Start of Material provided

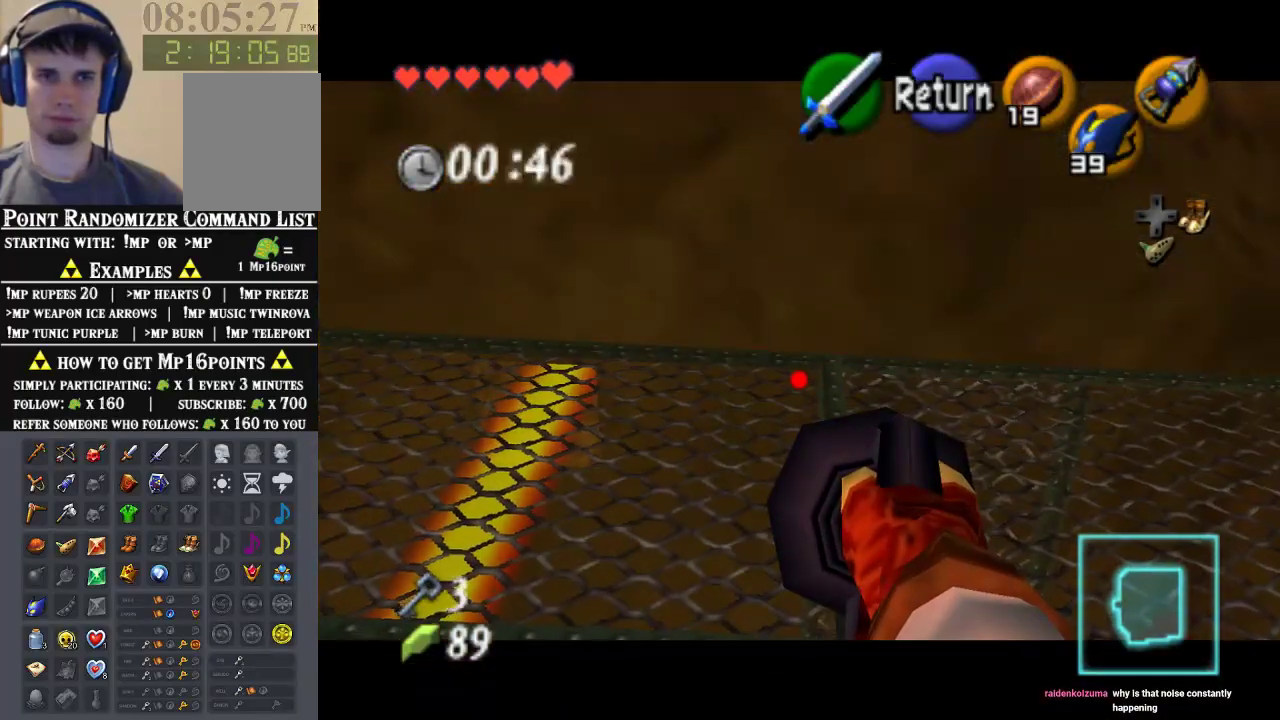
{"dt_ms": 500, "buttons": [], "left_stick": "center", "events": [[33, "C_RIGHT", "up"], [167, "Z", "down"], [367, "Z", "up"]]}
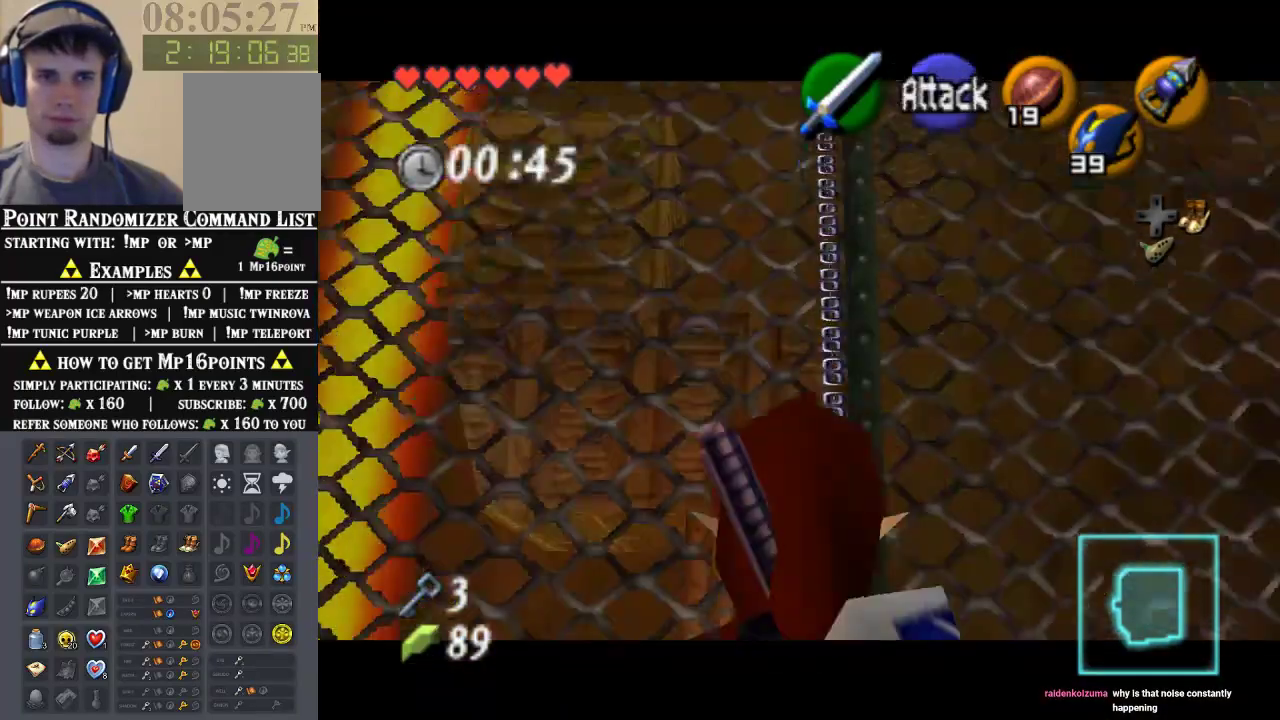
{"dt_ms": 500, "buttons": [], "left_stick": "center", "events": []}
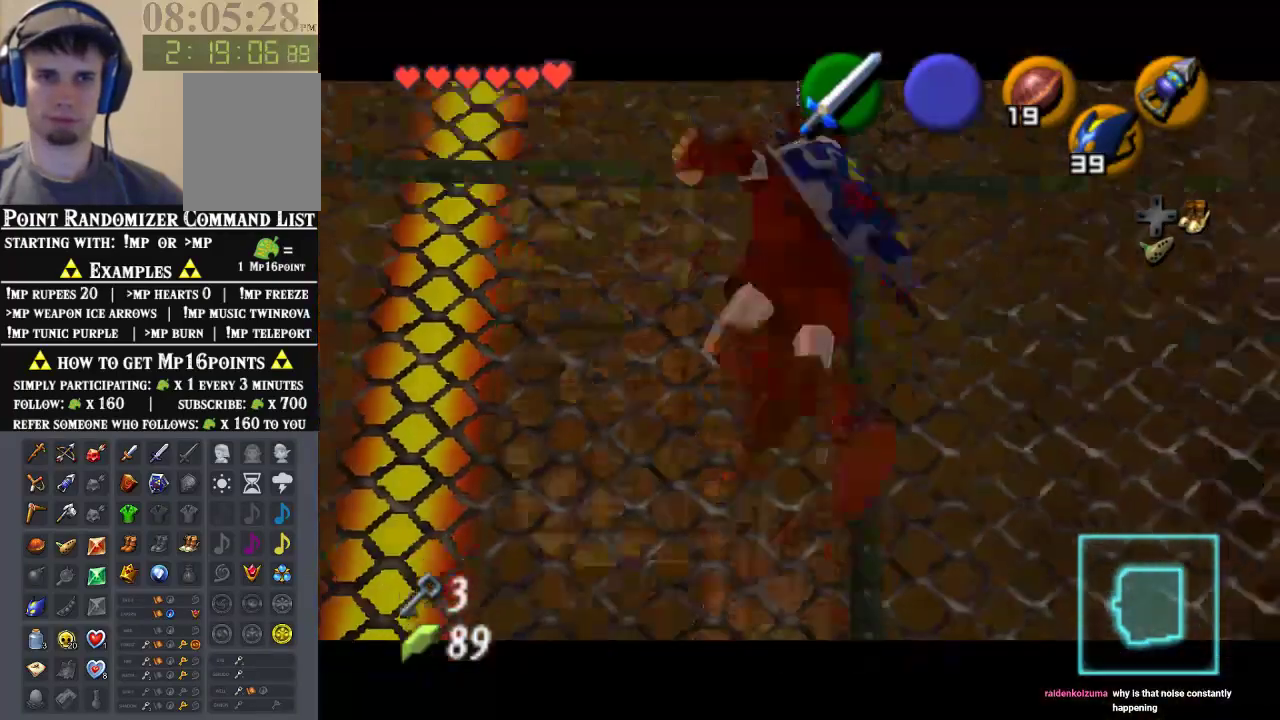
{"dt_ms": 500, "buttons": [], "left_stick": "up", "events": [[267, "left_stick", "up"]]}
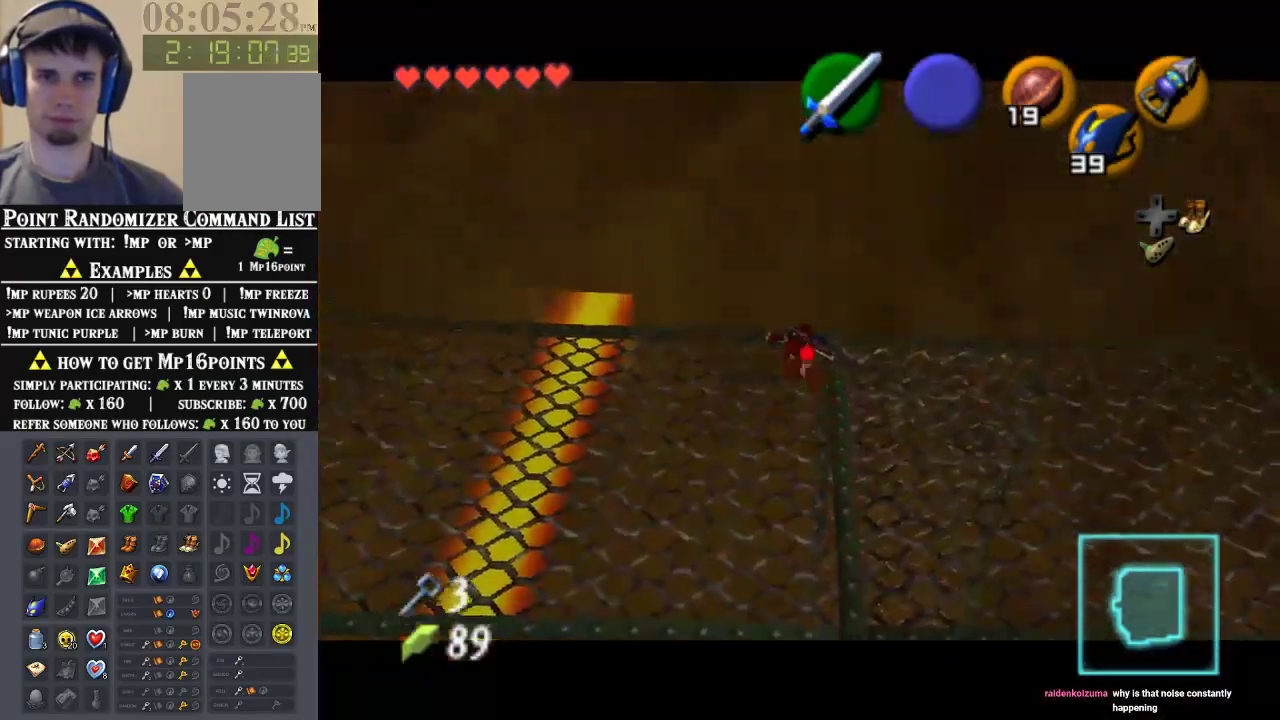
{"dt_ms": 500, "buttons": [], "left_stick": "up", "events": []}
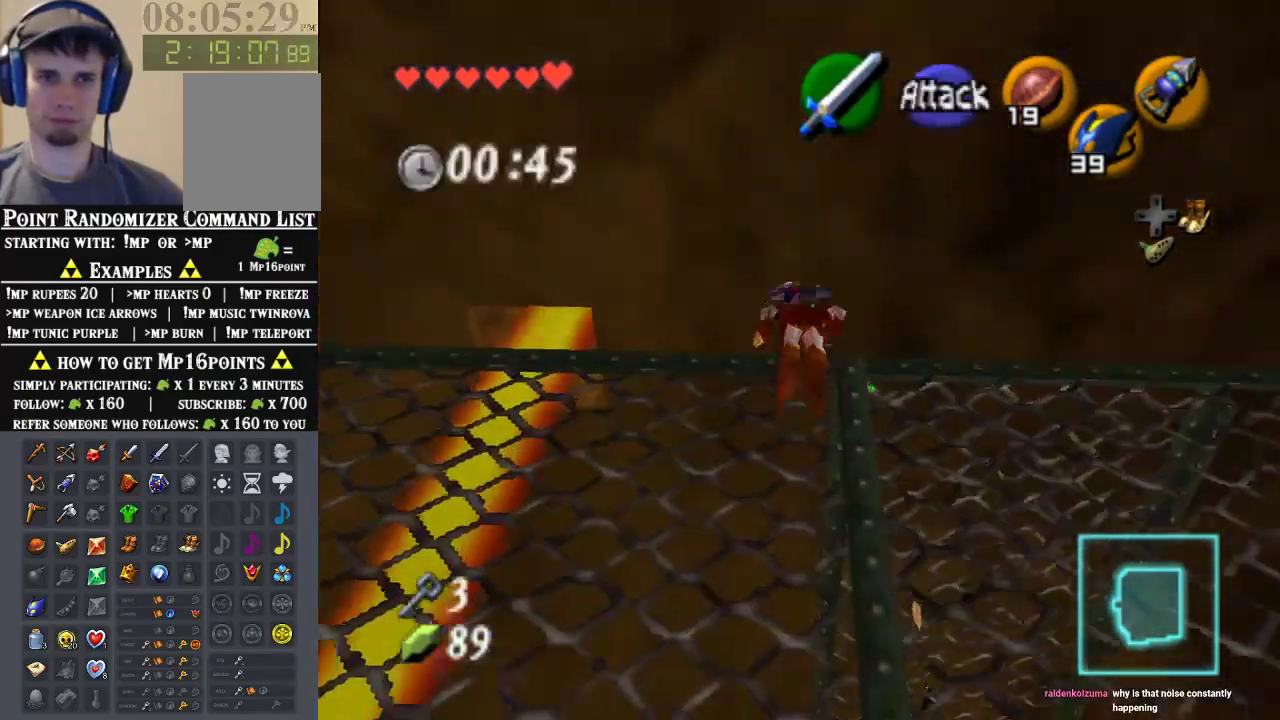
{"dt_ms": 500, "buttons": [], "left_stick": "center", "events": [[200, "left_stick", "center"]]}
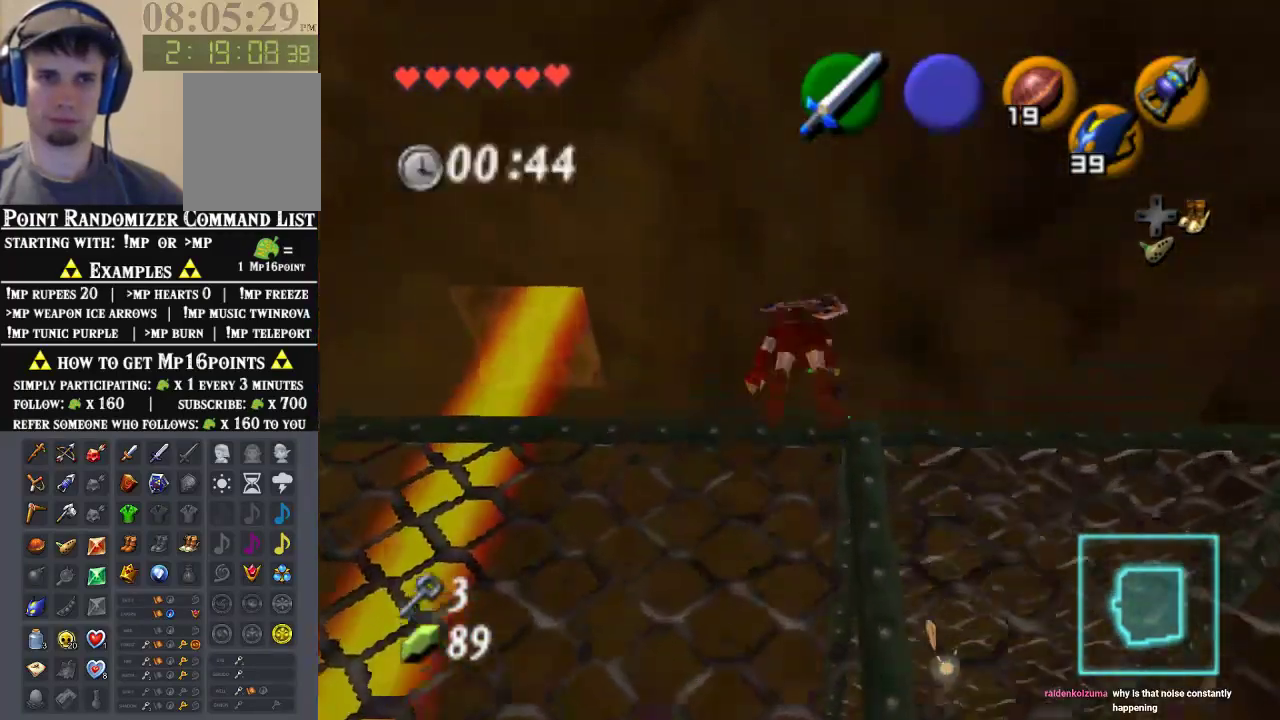
{"dt_ms": 500, "buttons": [], "left_stick": "center", "events": [[367, "left_stick", "left"], [433, "left_stick", "center"]]}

End of Material provided

- [Task requirements] A single number, please: how many lines in the data above contain the string "center"?

- [Written response] 4